= Requirement =
Where a picture appears, leave it out, and print the rest of the records as they are.

Segment Start: Provided entries

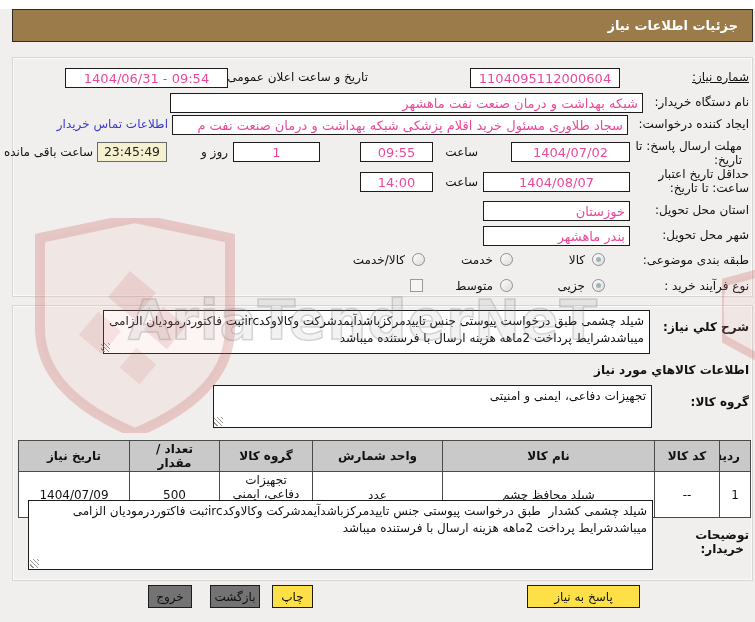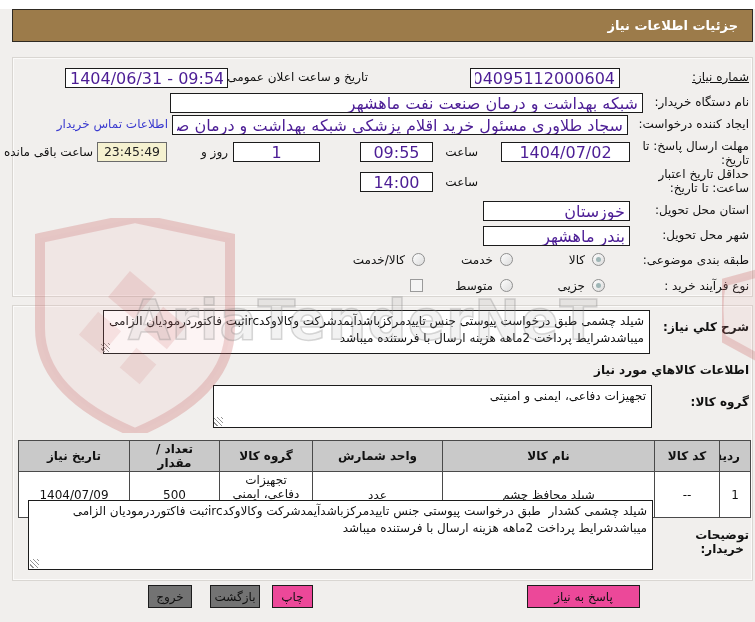--- a/index.html
+++ b/index.html
@@ -21,21 +21,21 @@
   .groupbox {
     position:absolute; left:12px; width:741px;
     border:1px solid #d9d6d2; box-shadow:inset 0 0 0 1px #fbfaf9;
   }
   #group1 { top:57px; height:240px; }
   #group2 { top:305px; height:276px; }
   .lbl { position:absolute; white-space:nowrap; font-size:12px; color:#111; }
   .lbl.bold { font-weight:bold; }
   .tb {
     position:absolute; height:20px; border:1px solid #1c1c1c; background:#ffffff;
-    font-family:"DejaVu Sans","Liberation Sans",sans-serif; font-size:16px; color:#4c1d95;
+    font-family:"DejaVu Sans","Liberation Sans",sans-serif; font-size:13px; color:#ec4899;
     padding:0 4px; outline:none;
   }
   .tb.center { text-align:center; }
   .tb.rtl { text-align:right; direction:rtl; }
   .num { direction:ltr; unicode-bidi:embed; }
   .countdown {
     position:absolute; height:20px; border:1px solid #6b6b6b; background:#f5f1d0;
     font-size:12.5px; color:#222; text-align:center; line-height:18px;
     direction:ltr;
   }
@@ -78,21 +78,21 @@
   table.goods th { background:#c9c9c9; font-weight:bold; height:24px; }
   table.goods td { height:30px; }
   td.small { font-size:10.5px; line-height:1.2; }
   
   .btn {
     position:absolute; top:585px; height:23px;
     border:1px solid #1c1c1c; font-size:12px; color:#111;
     display:flex; align-items:center; justify-content:center; cursor:pointer;
     font-family:"DejaVu Sans","Liberation Sans",sans-serif;
   }
-  .btn.green { background:#ec4899; }
+  .btn.green { background:#fde047; }
   .btn.pink  { background:#737373; }
   
   #watermark { position:absolute; inset:0; pointer-events:none; z-index:40; }
   #wm-text {
     position:absolute; top:288px; left:128px; width:620px;
     font-size:55px; font-weight:bold; letter-spacing:1px; direction:ltr;
     color:rgba(130,130,130,0.10); -webkit-text-stroke:1.5px rgba(130,130,130,0.30);
     white-space:nowrap;
   }
   .wm-svg { position:absolute; opacity:0.33; }
@@ -115,36 +115,37 @@
   <div class="lbl" style="top:70px; right:387px;">تاریخ و ساعت اعلان عمومی:</div>
   <input class="tb center num" style="top: 68px; right: 527px; width: 163px;" readonly="" value="1404/06/31 - 09:54">
 
   <div class="lbl" style="top:95px; right:6px;">نام دستگاه خریدار:</div>
   <input class="tb rtl" style="top: 93px; right: 112px; width: 473px;" readonly="" value="شبکه بهداشت و درمان صنعت نفت ماهشهر">
 
   <div class="lbl" style="top:117px; right:6px;">ایجاد کننده درخواست:</div>
   <input class="tb rtl" style="top: 115px; right: 127px; width: 456px;" readonly="" value="سجاد طلاوری مسئول خرید اقلام پزشکی شبکه بهداشت و درمان صنعت نفت م">
   <div class="link" style="top:117px; right:587px;">اطلاعات تماس خریدار</div>
 
-  <div class="lbl" style="top:139px; right:6px;">
+  <div class="lbl" style="top:139px; right:13px;">
     <span style="display:block;">مهلت ارسال پاسخ: تا</span>
     <span style="display:block;">تاریخ:</span>
   </div>
-  <input class="tb center num" style="top: 142px; right: 125px; width: 129px;" readonly="" value="1404/07/02">
+  <input class="tb center num" style="top: 142px; right: 125px; width: 119px;" readonly="" value="1404/07/02">
   <div class="lbl" style="top:145px; right:277px;">ساعت</div>
   <input class="tb center num" style="top: 142px; right: 322px; width: 73px;" readonly="" value="09:55">
   <input class="tb center num" style="top: 142px; right: 435px; width: 87px;" readonly="" value="1">
   <div class="lbl" style="top:145px; right:527px;">روز و</div>
   <div class="countdown" style="top:142px; right:588px; width:70px;">23:45:49</div>
   <div class="lbl" style="top:145px; right:662px;">ساعت باقی مانده</div>
 
   <div class="lbl" style="top:167px; right:6px;">
     <span style="display:block;">حداقل تاریخ اعتبار</span>
     <span style="display:block;">ساعت: تا تاریخ:</span>
   </div>
+  <input class="tb center num" style="top: 172px; right: 125px; width: 147px;" readonly="" value="1404/08/07">
   <div class="lbl" style="top:175px; right:277px;">ساعت</div>
   <input class="tb center num" style="top: 172px; right: 322px; width: 73px;" readonly="" value="14:00">
 
   <div class="lbl" style="top:203px; right:6px;">استان محل تحویل:</div>
   <input class="tb rtl" style="top: 201px; right: 125px; width: 147px;" readonly="" value="خوزستان">
 
   <div class="lbl" style="top:228px; right:6px;">شهر محل تحویل:</div>
   <input class="tb rtl" style="top: 226px; right: 125px; width: 147px;" readonly="" value="بندر ماهشهر">
 
   <div class="lbl" style="top:253px; right:6px;">طبقه بندی موضوعی:</div>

Segment End: Provided entries

= Written solution =
--- a/index.html
+++ b/index.html
@@ -21,21 +21,21 @@
   .groupbox {
     position:absolute; left:12px; width:741px;
     border:1px solid #d9d6d2; box-shadow:inset 0 0 0 1px #fbfaf9;
   }
   #group1 { top:57px; height:240px; }
   #group2 { top:305px; height:276px; }
   .lbl { position:absolute; white-space:nowrap; font-size:12px; color:#111; }
   .lbl.bold { font-weight:bold; }
   .tb {
     position:absolute; height:20px; border:1px solid #1c1c1c; background:#ffffff;
-    font-family:"DejaVu Sans","Liberation Sans",sans-serif; font-size:16px; color:#4c1d95;
+    font-family:"DejaVu Sans","Liberation Sans",sans-serif; font-size:13px; color:#ec4899;
     padding:0 4px; outline:none;
   }
   .tb.center { text-align:center; }
   .tb.rtl { text-align:right; direction:rtl; }
   .num { direction:ltr; unicode-bidi:embed; }
   .countdown {
     position:absolute; height:20px; border:1px solid #6b6b6b; background:#f5f1d0;
     font-size:12.5px; color:#222; text-align:center; line-height:18px;
     direction:ltr;
   }
@@ -78,21 +78,21 @@
   table.goods th { background:#c9c9c9; font-weight:bold; height:24px; }
   table.goods td { height:30px; }
   td.small { font-size:10.5px; line-height:1.2; }
   
   .btn {
     position:absolute; top:585px; height:23px;
     border:1px solid #1c1c1c; font-size:12px; color:#111;
     display:flex; align-items:center; justify-content:center; cursor:pointer;
     font-family:"DejaVu Sans","Liberation Sans",sans-serif;
   }
-  .btn.green { background:#ec4899; }
+  .btn.green { background:#fde047; }
   .btn.pink  { background:#737373; }
   
   #watermark { position:absolute; inset:0; pointer-events:none; z-index:40; }
   #wm-text {
     position:absolute; top:288px; left:128px; width:620px;
     font-size:55px; font-weight:bold; letter-spacing:1px; direction:ltr;
     color:rgba(130,130,130,0.10); -webkit-text-stroke:1.5px rgba(130,130,130,0.30);
     white-space:nowrap;
   }
   .wm-svg { position:absolute; opacity:0.33; }
@@ -115,36 +115,37 @@
   <div class="lbl" style="top:70px; right:387px;">تاریخ و ساعت اعلان عمومی:</div>
   <input class="tb center num" style="top: 68px; right: 527px; width: 163px;" readonly="" value="1404/06/31 - 09:54">
 
   <div class="lbl" style="top:95px; right:6px;">نام دستگاه خریدار:</div>
   <input class="tb rtl" style="top: 93px; right: 112px; width: 473px;" readonly="" value="شبکه بهداشت و درمان صنعت نفت ماهشهر">
 
   <div class="lbl" style="top:117px; right:6px;">ایجاد کننده درخواست:</div>
   <input class="tb rtl" style="top: 115px; right: 127px; width: 456px;" readonly="" value="سجاد طلاوری مسئول خرید اقلام پزشکی شبکه بهداشت و درمان صنعت نفت م">
   <div class="link" style="top:117px; right:587px;">اطلاعات تماس خریدار</div>
 
-  <div class="lbl" style="top:139px; right:6px;">
+  <div class="lbl" style="top:139px; right:13px;">
     <span style="display:block;">مهلت ارسال پاسخ: تا</span>
     <span style="display:block;">تاریخ:</span>
   </div>
-  <input class="tb center num" style="top: 142px; right: 125px; width: 129px;" readonly="" value="1404/07/02">
+  <input class="tb center num" style="top: 142px; right: 125px; width: 119px;" readonly="" value="1404/07/02">
   <div class="lbl" style="top:145px; right:277px;">ساعت</div>
   <input class="tb center num" style="top: 142px; right: 322px; width: 73px;" readonly="" value="09:55">
   <input class="tb center num" style="top: 142px; right: 435px; width: 87px;" readonly="" value="1">
   <div class="lbl" style="top:145px; right:527px;">روز و</div>
   <div class="countdown" style="top:142px; right:588px; width:70px;">23:45:49</div>
   <div class="lbl" style="top:145px; right:662px;">ساعت باقی مانده</div>
 
   <div class="lbl" style="top:167px; right:6px;">
     <span style="display:block;">حداقل تاریخ اعتبار</span>
     <span style="display:block;">ساعت: تا تاریخ:</span>
   </div>
+  <input class="tb center num" style="top: 172px; right: 125px; width: 147px;" readonly="" value="1404/08/07">
   <div class="lbl" style="top:175px; right:277px;">ساعت</div>
   <input class="tb center num" style="top: 172px; right: 322px; width: 73px;" readonly="" value="14:00">
 
   <div class="lbl" style="top:203px; right:6px;">استان محل تحویل:</div>
   <input class="tb rtl" style="top: 201px; right: 125px; width: 147px;" readonly="" value="خوزستان">
 
   <div class="lbl" style="top:228px; right:6px;">شهر محل تحویل:</div>
   <input class="tb rtl" style="top: 226px; right: 125px; width: 147px;" readonly="" value="بندر ماهشهر">
 
   <div class="lbl" style="top:253px; right:6px;">طبقه بندی موضوعی:</div>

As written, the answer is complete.